Stress, insomnia may triple death risk for those with hypertension
A stressful work environment coupled with a lack of sleep can result in a threefold higher risk of cardiovascular death in people with hypertension. Having both a stressful job and difficulty sleeping may dramatically increase a person’s risk of cardiovascular death.
Recent research looked at how stress and insomnia affected the health of employees who have hypertension, and the news was sobering.
The researchers found that in comparison with their peers who slept well and did not experience work-related stress, hypertensive employees with stress and insomnia were three times more likely to die from cardiovascular disease.
Researchers analyzed data from nearly 2,000 employees whose ages ranged from 25 to 65 years. These workers had high blood pressure, but at the time of the study, they did not have cardiovascular disease or diabetes.
Although those with either job-related stress or insomnia did have an increased risk of cardiovascular death, the risk was higher when people had both of these factors present in their everyday lives.
The authors published their findings in the European Journal of Preventive Cardiology.
“These are insidious problems,” notes Professor Karl-Heinz Ladwig of the German Research Centre for Environmental Health and the Medical Faculty, Technical University of Munich.

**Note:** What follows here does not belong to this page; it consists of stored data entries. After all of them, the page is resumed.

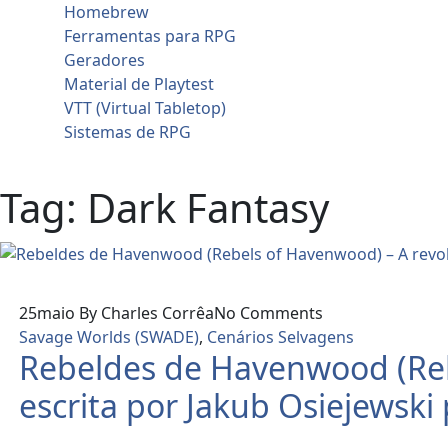
Homebrew
Ferramentas para RPG
Geradores
Material de Playtest
VTT (Virtual Tabletop)
Sistemas de RPG
Contato
Tag:
Dark Fantasy
25
maio
By Charles Corrêa
No Comments
Savage Worlds (SWADE)
,
Cenários Selvagens
Rebeldes de Havenwood (Rebe
escrita por Jakub Osiejewsk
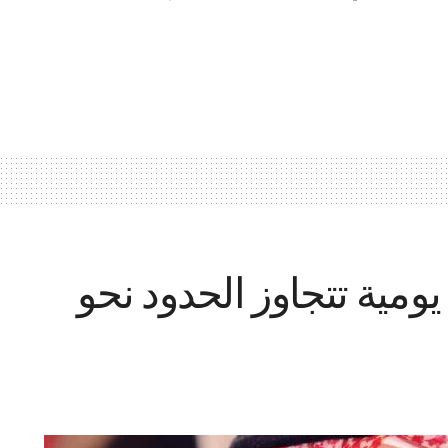
ومية تتجاوز الحدود نحو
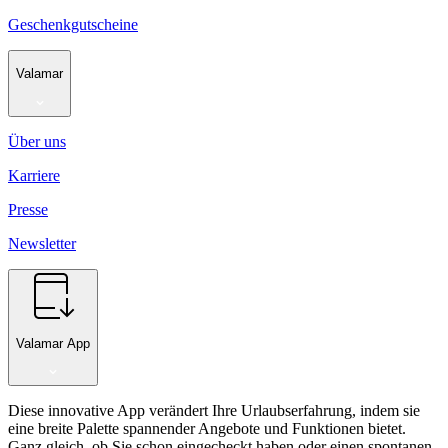
Geschenkgutscheine
Valamar
Über uns
Karriere
Presse
Newsletter
Valamar App
Diese innovative App verändert Ihre Urlaubserfahrung, indem sie
eine breite Palette spannender Angebote und Funktionen bietet.
Ganz gleich, ob Sie schon eingecheckt haben oder einen spontanen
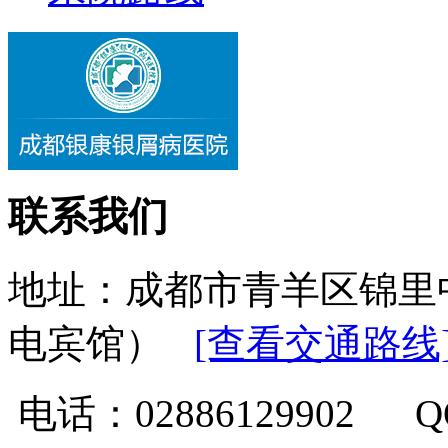
联系我们
地址：成都市青羊区锦里
电宾馆）
[查看交通路线
电话：02886129902 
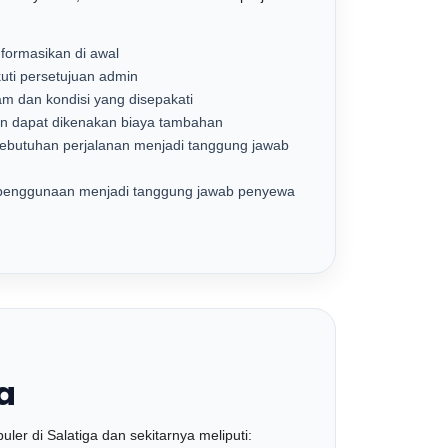
nformasikan di awal
uti persetujuan admin
am dan kondisi yang disepakati
n dapat dikenakan biaya tambahan
 kebutuhan perjalanan menjadi tanggung jawab
n penggunaan menjadi tanggung jawab penyewa
a
er di Salatiga dan sekitarnya meliputi:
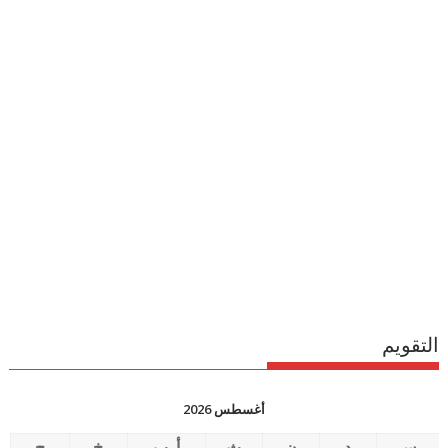
التقويم
أغسطس 2026
س
د
ن
ث
أرب
خ
ج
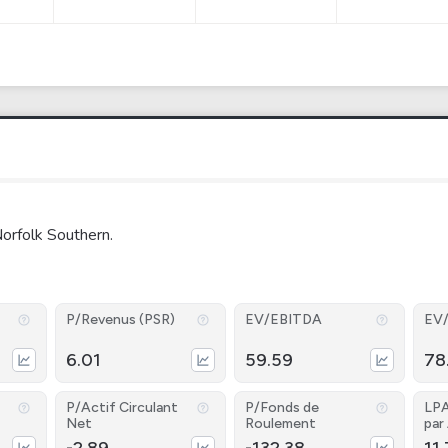
orfolk Southern.
P/Revenus (PSR)
EV/EBITDA
EV
6.01
59.59
78
P/Actif Circulant
P/Fonds de
LPA
Net
Roulement
par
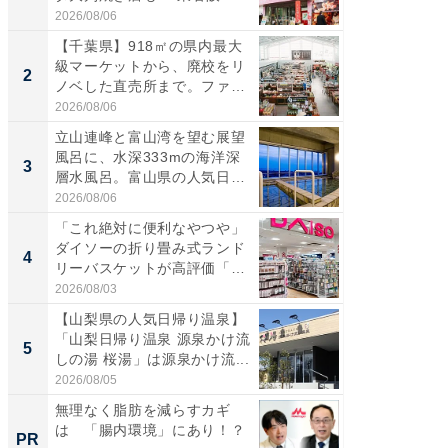
伊...
道...
2026/08/06
2026/08/0
【千葉県】918㎡の県内最大
【三重
級マーケットから、廃校をリ
「鈴鹿天
2
2
ノベした直売所まで。ファ
は100
ー...
2026/08/06
2026/08/0
立山連峰と富山湾を望む展望
ステラ
風呂に、水深333mの海洋深
詰め放題
3
3
層水風呂。富山県の人気日
00円で「
帰...
2026/08/06
2026/08/0
「これ絶対に便利なやつや」
「ミニオ
ダイソーの折り畳み式ランド
ッグ！ 
4
4
リーバスケットが高評価「使
ど、夏限
わ...
2026/08/03
2026/08/0
【山梨県の人気日帰り温泉】
【埼玉
「山梨日帰り温泉 源泉かけ流
「行田天
5
5
しの湯 桜湯」は源泉かけ流...
は和の
が...
2026/08/05
2026/08/0
無理なく脂肪を減らすカギ
宿探し
は 「腸内環境」にあり！？
計画。 
PR
PR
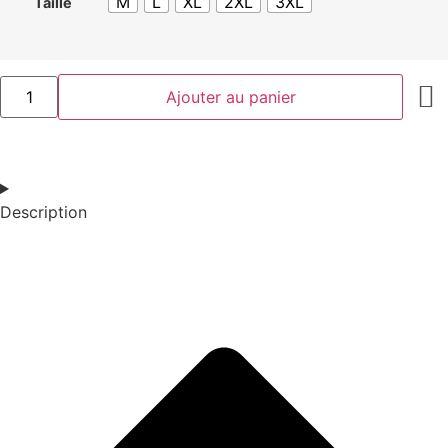
M
L
XL
2XL
3XL
Taille
Ajouter au panier
Description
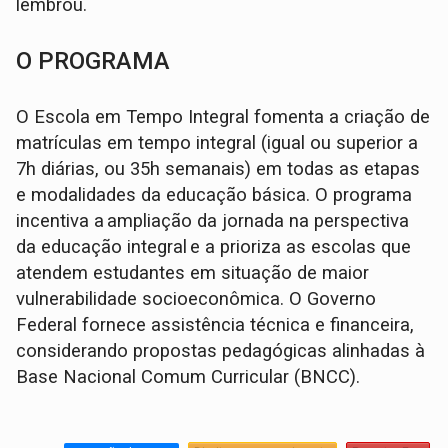
lembrou.
O PROGRAMA
O Escola em Tempo Integral fomenta a criação de
matrículas em tempo integral (igual ou superior a
7h diárias, ou 35h semanais) em todas as etapas
e modalidades da educação básica. O programa
incentiva a ampliação da jornada na perspectiva
da educação integral e a prioriza as escolas que
atendem estudantes em situação de maior
vulnerabilidade socioeconômica. O Governo
Federal fornece assistência técnica e financeira,
considerando propostas pedagógicas alinhadas à
Base Nacional Comum Curricular (BNCC).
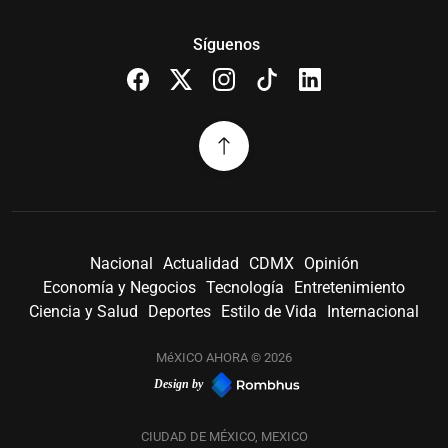
Síguenos
Nacional
Actualidad
CDMX
Opinión
Economía y Negocios
Tecnología
Entretenimiento
Ciencia y Salud
Deportes
Estilo de Vida
Internacional
MéXICO AHORA © 2026
Design by
CIUDAD DE MÉXICO, MEXICO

“The risk is not having one tough day and no sleep. It is suffering from a stressful job and poor sleep over many years, which fade energy resources and may lead to an early grave,”he said.

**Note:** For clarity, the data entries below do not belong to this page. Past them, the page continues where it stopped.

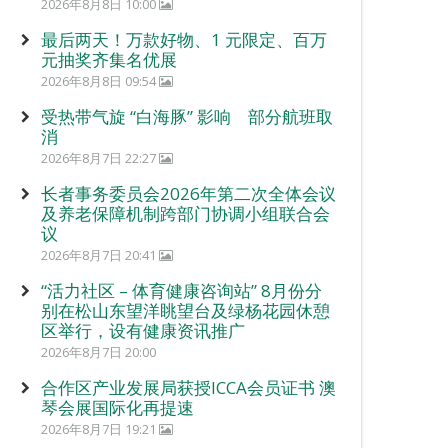
2026年8月8日 10:00
最后两天！万款好物、1 元限定、百万
元抽奖齐集名优展
2026年8月8日 09:54
受热带气旋 “白海豚” 影响 部分航班取
消
2026年8月7日 22:27
长者事务委员会2026年第二次全体会议
及养老保障机制跨部门协调小组联合会
议
2026年8月7日 20:41
“活力社区 – 体育健康咨询站” 8月份分
别在松山东望洋眺望台及绿杨花园休憩
区举行，设有健康资讯推广
2026年8月7日 20:00
合作区产业发展局获授ICCA会员证书 澳
琴会展国际化再提速
2026年8月7日 19:21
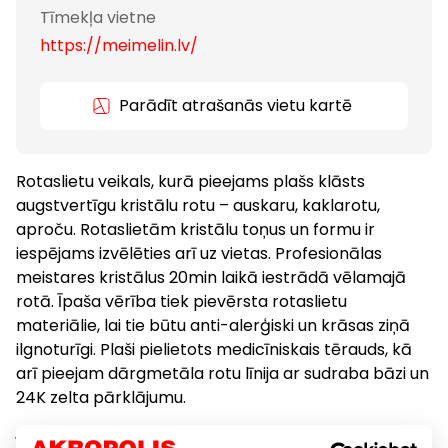
Tīmekļa vietne
https://meimelin.lv/
Parādīt atrašanās vietu kartē
Rotaslietu veikals, kurā pieejams plašs klāsts
augstvertīgu kristālu rotu – auskaru, kaklarotu,
aproču. Rotaslietām kristālu toņus un formu ir
iespējams izvēlēties arī uz vietas. Profesionālas
meistares kristālus 20min laikā iestrādā vēlamajā
rotā. Īpaša vērība tiek pievērsta rotaslietu
materiālie, lai tie būtu anti-alerģiski un krāsas ziņā
ilgnoturīgi. Plaši pielietots medicīniskais tērauds, kā
arī pieejam dārgmetāla rotu līnija ar sudraba bāzi un
24K zelta pārklājumu.
Īpaši tiek piedomāts pie skaista iesaiņojuma, kas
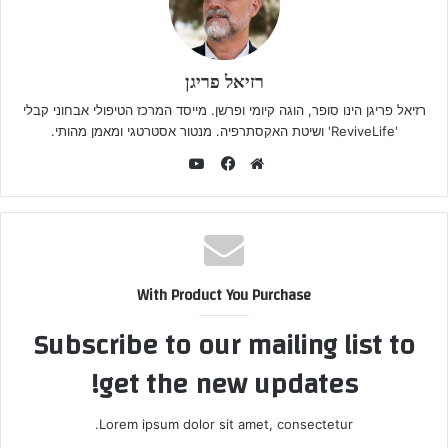
רזיאל פריגן
רזיאל פריגן הינו סופר, הוגה קיומי ופרשן. מייסד המרכז הטיפולי אבחוני קבלי
'ReviveLife' ושיטת האקסתרפיה. מנטור אסטרטגי ומאמן מהותי.
YouTube
Facebook
Website
With Product You Purchase
Subscribe to our mailing list to
get the new updates!
Lorem ipsum dolor sit amet, consectetur.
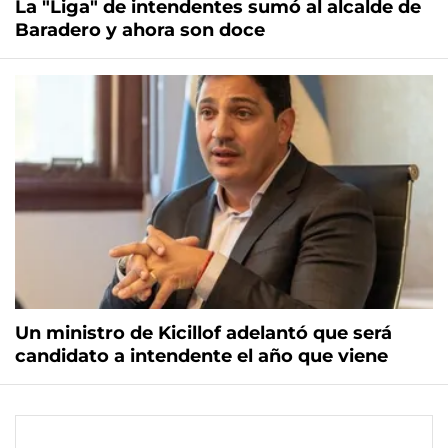
La "Liga" de intendentes sumó al alcalde de
Baradero y ahora son doce
Un ministro de Kicillof adelantó que será
candidato a intendente el año que viene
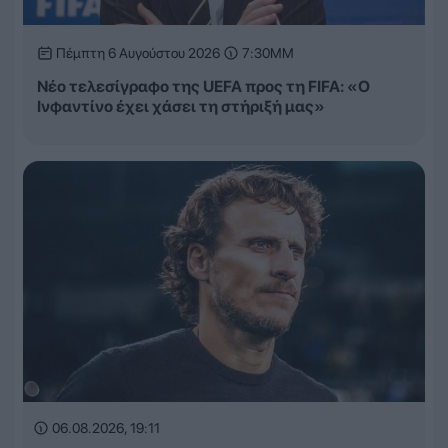
Πέμπτη 6 Αυγούστου 2026
7:30ΜΜ
Νέο τελεσίγραφο της UEFA προς τη FIFA: «Ο
Ινφαντίνο έχει χάσει τη στήριξή μας»
06.08.2026, 19:11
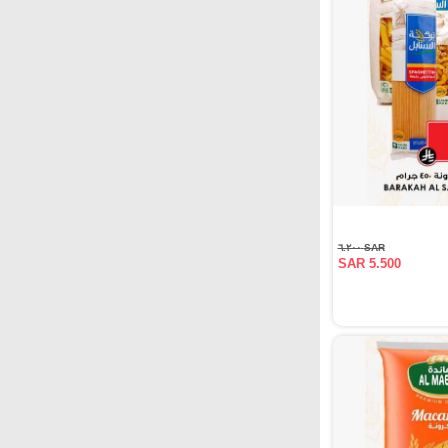
SAR ٦.٢٠٠
SAR 5.500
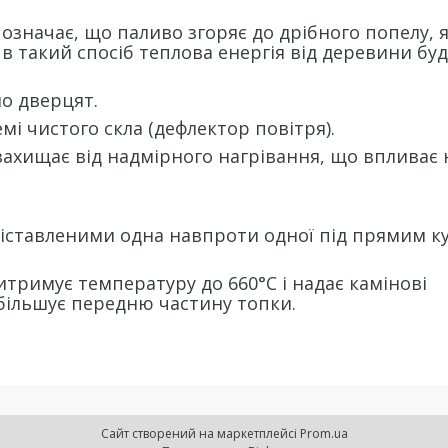
означає, що паливо згоряє до дрібного попелу, 
в такий спосіб теплова енергія від деревини бу
о дверцят.
і чистого скла (дефлектор повітря).
ахищає від надмірного нагрівання, що впливає 
зіставленими одна навпроти одної під прямим к
итримує температуру до 660°C і надає камінові
збільшує передню частину топки.
Сайт створений на маркетплейсі
Prom.ua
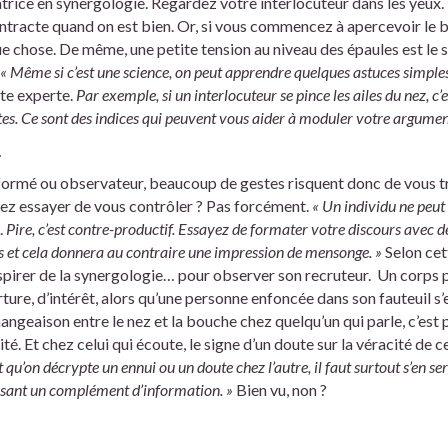
rice en synergologie. Regardez votre interlocuteur dans les yeux. Il
ontracte quand on est bien. Or, si vous commencez à apercevoir le bl
que chose. De même, une petite tension au niveau des épaules est le 
«
Mê
me si c
’
est une science, on peut apprendre quelques astuces simples
tte experte.
Par exemple, si un interlocuteur se pince les ailes du nez, c’es
ites. Ce sont des indices qui peuvent vous aider à moduler votre argumen
r
 formé ou observateur, beaucoup de gestes risquent donc de vous tr
vez essayer de vous contrôler ? Pas forcément.
« Un individu ne peut 
.
Pire, c’est contre-productif. Essayez de formater votre discours avec de
 et cela donnera au contraire une impression de mensonge. »
Selon cett
nspirer de la synergologie… pour observer son recruteur. Un corps 
rture, d’intérêt, alors qu’une personne enfoncée dans son fauteuil s’
eaison entre le nez et la bouche chez quelqu’un qui parle, c’est p
rité. Et chez celui qui écoute, le signe d’un doute sur la véracité de 
t qu’on décrypte un ennui ou un doute chez l’autre, il faut surtout s’en se
posant un complément d’information.
»
Bien vu, non ?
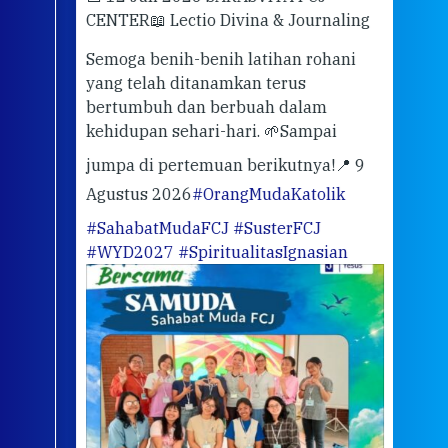
Mari
CENTER
📖 Lectio Divina & Journaling
dalah
berd
ber
Semoga benih-benih latihan rohani
ari
dari
yang telah ditanamkan terus
bertumbuh dan berbuah dalam
Eng
kehidupan sehari-hari. 🌱
Sampai
mata
meng
jumpa di pertemuan berikutnya!
📍 9
Agustus 2026
#OrangMudaKatolik
Sabt
#SahabatMudaFCJ
#SusterFCJ
puku
#WYD2027
#SpiritualitasIgnasian
WIB)
Yogy
link
CODE
ditu
atau
tela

Many factors can increase a person’s risk of heart disease, some of which are uncontrollable, such as increasing age, biological sex, and heredity.

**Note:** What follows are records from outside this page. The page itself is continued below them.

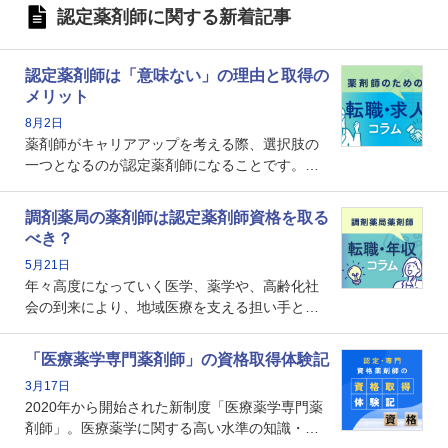
認定薬剤師に関する新着記事
認定薬剤師は「意味ない」の理由と取得の
メリット
8月2日
薬剤師がキャリアアップを考える際、選択肢の
一つとなるのが認定薬剤師になることです。し
かし、「認定薬剤師は取得しても意味がない」
という声を聞いたことがあるかもしれません。
調剤薬局の薬剤師は認定薬剤師資格を取る
本記事では、認定薬剤師が「意味ない」といわ
べき？
れる理由や、取得するメリット、年収・キャリ
5月21日
アへの影響を解説します。
年々高度になっていく医学、薬学や、高齢化社
会の到来により、地域医療を支える担い手とし
ての薬剤師の存在がクローズアップされるなか
で、重要度が増しているのが認定薬剤師という
「医療薬学専門薬剤師」の資格取得体験記
資格です。認定薬剤師とはいったいどんな資格
3月17日
なのでしょうか。それを取得するとどのような
2020年から開始された新制度「医療薬学専門薬
メリットがあるのでしょうか。
剤師」。医療薬学に関する高い水準の知識・技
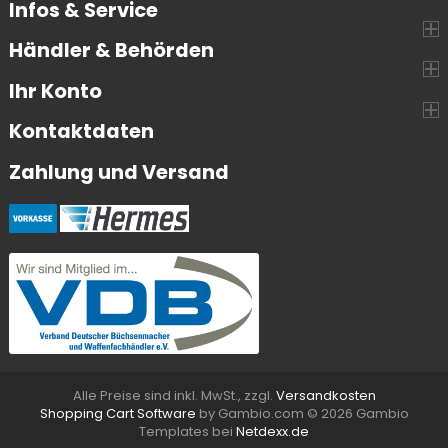
Infos & Service
Händler & Behörden
Ihr Konto
Kontaktdaten
Zahlung und Versand
Alle Preise sind inkl. MwSt., zzgl.
Versandkosten
Shopping Cart Software
by Gambio.com © 2026 Gambio
Templates bei
Netdexx.de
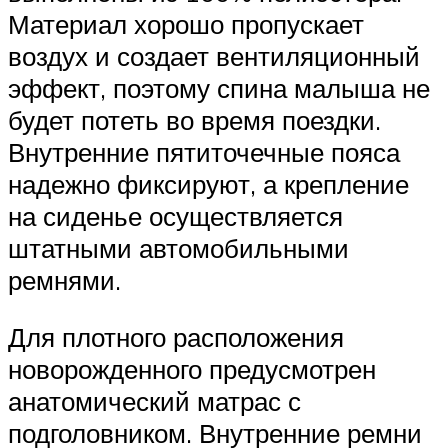
Материал хорошо пропускает
воздух и создает вентиляционный
эффект, поэтому спина малыша не
будет потеть во время поездки.
Внутренние пятиточечные пояса
надежно фиксируют, а крепление
на сиденье осуществляется
штатными автомобильными
ремнями.
Для плотного расположения
новорожденного предусмотрен
анатомический матрас с
подголовником. Внутренние ремни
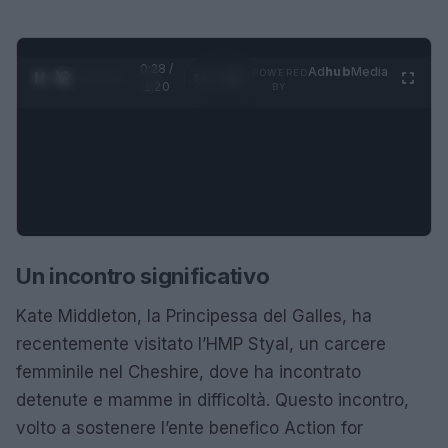
0:28 /
Ad
hub
Media
POWERED
1
/
4
1:20
BY
Un incontro significativo
Kate Middleton, la Principessa del Galles, ha
recentemente visitato l’HMP Styal, un carcere
femminile nel Cheshire, dove ha incontrato
detenute e mamme in difficoltà. Questo incontro,
volto a sostenere l’ente benefico Action for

However, other factors — such as smoking habits, high blood cholesterol, high blood pressure, physical inactivity, and being overweight — are modifiable.
High blood pressure is a significant risk factor for heart disease because when blood pressure becomes elevated, the heart has to work harder to pump blood around the body.
This extra work thickens the muscles of the heart, and it can also harden or damage artery walls. As a result, less oxygen makes its way to the body’s organs, and the heart becomes damaged over time due to its increased workload.